Description of the task: Please set out the material below as a numbered list, skipping any blank lines and leaving the pictures out.

Task inputs:
------

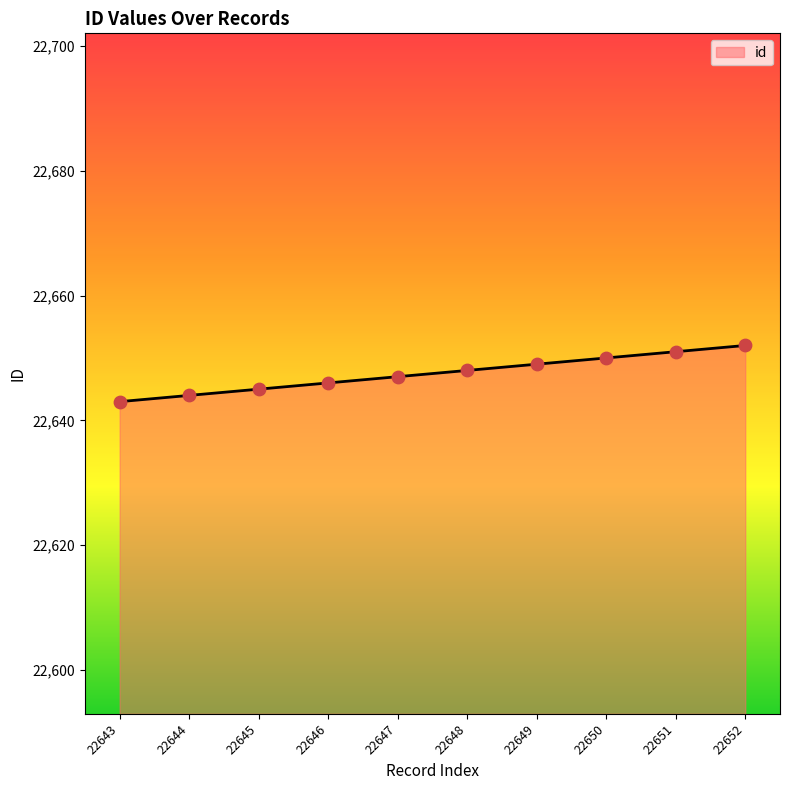

Approximately how many times larger is the value at 22644 compared to 22652?

1.0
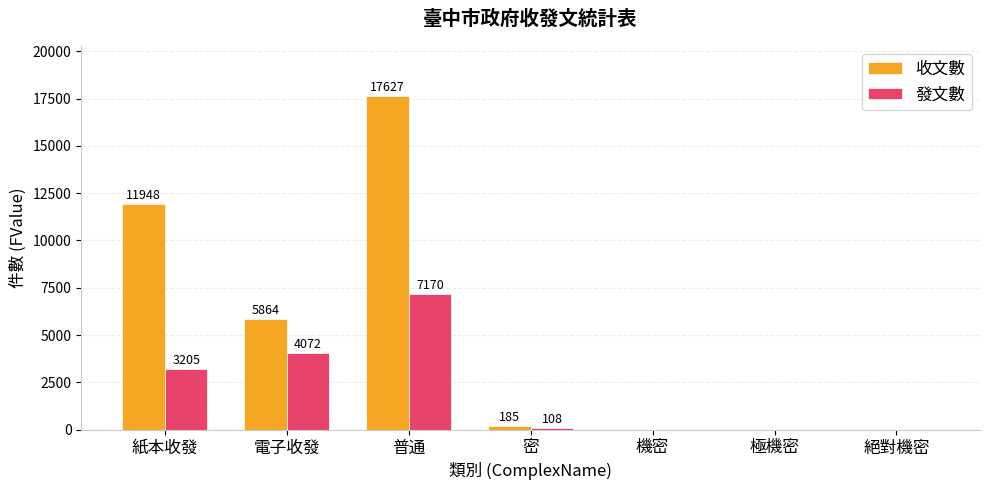

Which series changed the most between 紙本收發 and 極機密?

收文數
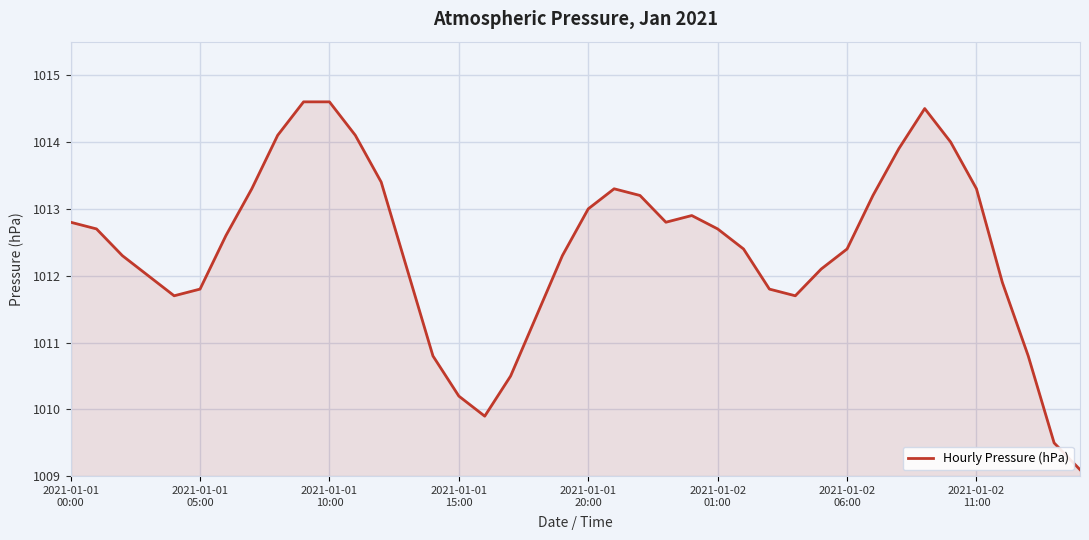

How many distinct data groups are displayed?

1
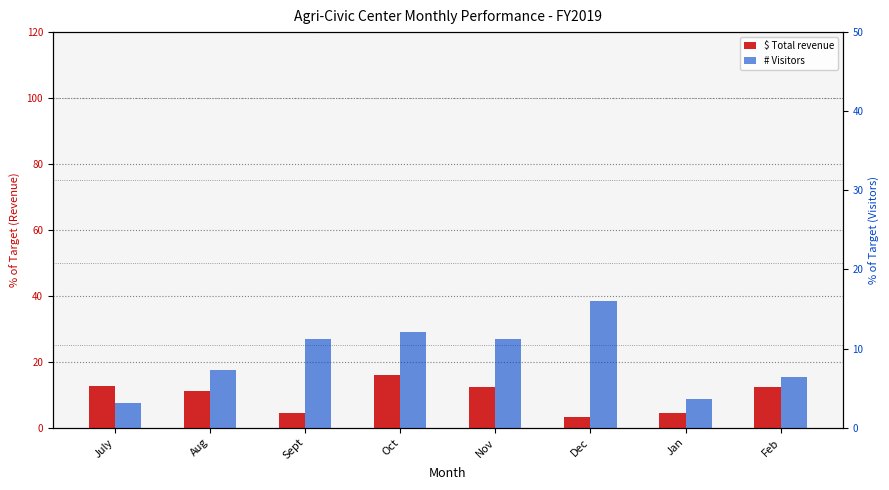

What is the maximum value shown in the chart?

16.1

------

Solved exercise:
1. Approximately how many times larger is the value at 22644 compared to 22652?
2. 1.0
3. Which series changed the most between 紙本收發 and 極機密?
4. 收文數
5. How many distinct data groups are displayed?
6. 1
7. What is the maximum value shown in the chart?
8. 16.1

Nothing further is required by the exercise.